I am not religious, so I feel the pressure of "Hurry up and have kids!" from a different venue. I am not sure what to say to my older female friends who tell me I will change my mind. "You would make a great mother." I make a great surrogate mother, be that a biological aunt or an "aunt" to friends' children.

I don't doubt that I would take over parenting duties, if called, to these children. Until then, I can be "No Rules Auntie Stacey" and yet help raise them to be decent, kind human beings.

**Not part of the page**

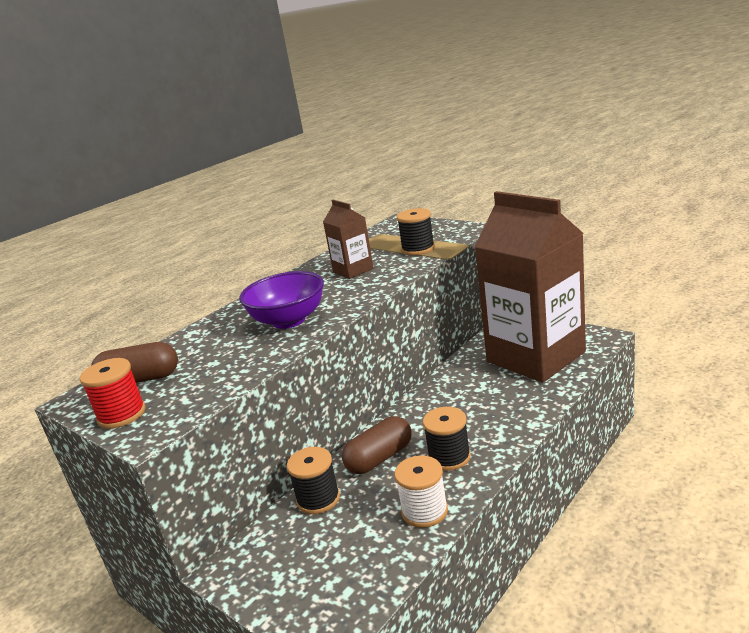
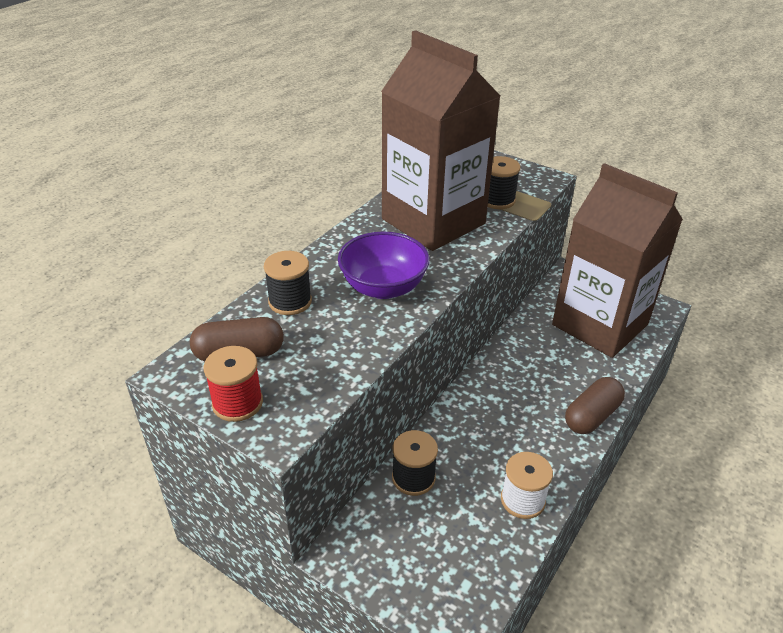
camera: 10 degrees left, 15 degrees up
(353, 270) = (433, 221): brown carton -> brown carton, size x2.32
(380, 458) = (465, 434): brown capsule -> brown capsule (592, 416)
(449, 457) = (535, 439): black spool -> black spool (290, 301)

Here's to being true to ourselves and our ability to choose.


regina said...

This is the first post by you i have ever read and i know i'll be back for more!
I started my own married life with a bun in the oven (we were engaged and oops!) and even though i really wanted kids (and still want more eventually) I sometimes wish we had waited or thought about it more.. married life is hard enough in the first years and adjusting has been really hard; plus throw my student loans on top of it and the fact we live in the most expensive city ever and it makes our heads spin.
The pressure's never end either, now its not 'oh when are you having kids?' 'it's when are you having another' and when i mumble 'not for a long time' the looks i get are akin to if i said 'actually i am thinking of selling the one i have'

To each his own, and doesn't the Bible say something about everyone answering the Call of G-D in his/her own way?

MB said...

Hi Regina,
I am so glad you stopped by BlondeChampagne, and truly do hope you return here to the Tasting Room to let us know what you think. You and your hubby must have had such a hard time being newlyweds AND brand-new parents, and you are to be congratulated for making it through! I appreciate the encouragement-- from you and all of my other much-appreciated The Readers.